She received an MA in East Asian Studies from Stanford University and has translated a number of prominent Korean writers, including Hwang Sok-yong, Pyun Hye-young, and Jeon Sungtae.
[1] Her translations have appeared in outlets such as The New Yorker and Harper's Magazine.
[2] Among other accolades, her translation of Hwang Sok-young's At Dusk (해질무렵) was longlisted for the 2019 International Booker Prize.
[5] She is a member of the translation collective Smoking Tigers, whose name is derived from the stock phrase of Korean folktales 호랑이 담배 피우던 시절에 (Long, long ago, back when tigers used to smoke tobacco), for Korean-to-English translators, which includes authors and translators such as Sung Ryu, Stella Kim, Soje, and Deborah Smith.
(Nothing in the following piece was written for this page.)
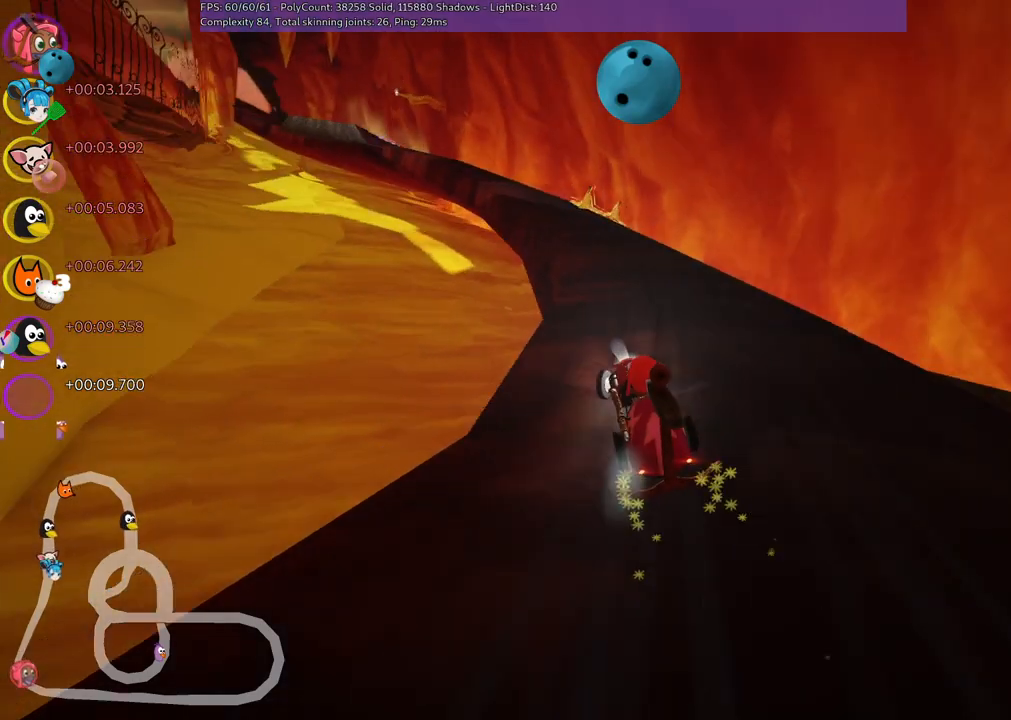
{"keys": ["m", "right", "up"], "events": [[183, "left", "down"], [317, "left", "up"]]}
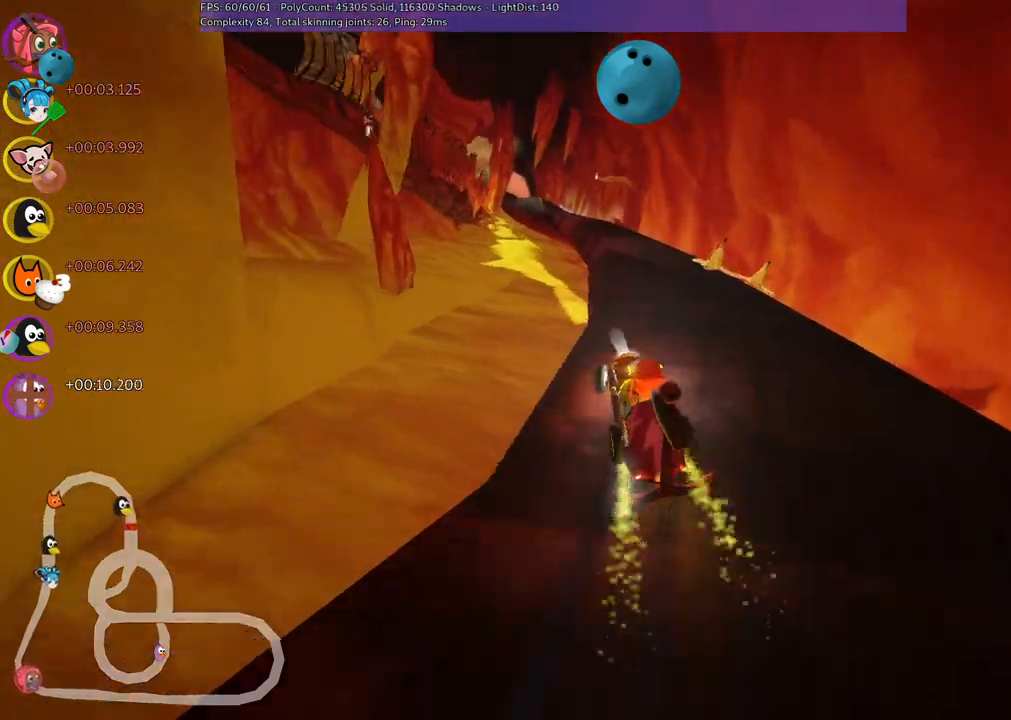
{"keys": ["up"], "events": [[250, "n", "down"], [300, "m", "up"], [300, "right", "up"], [433, "n", "up"]]}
[6] Kim-Russell has often commented on challenges in Korean translation, namely of certain untranslatable words and concepts in Korea, such as han, dapdaphada (a physical sensation of suffocation caused by feeling frustrated or unable to speak or act freely), and eogulhada (to feel that something is unfair or undeserved), and a perception of 'vagueness' in Korean writing because of the relatively sparse nature of Korean compared to English as a topic-prominent language with minimal pronouns.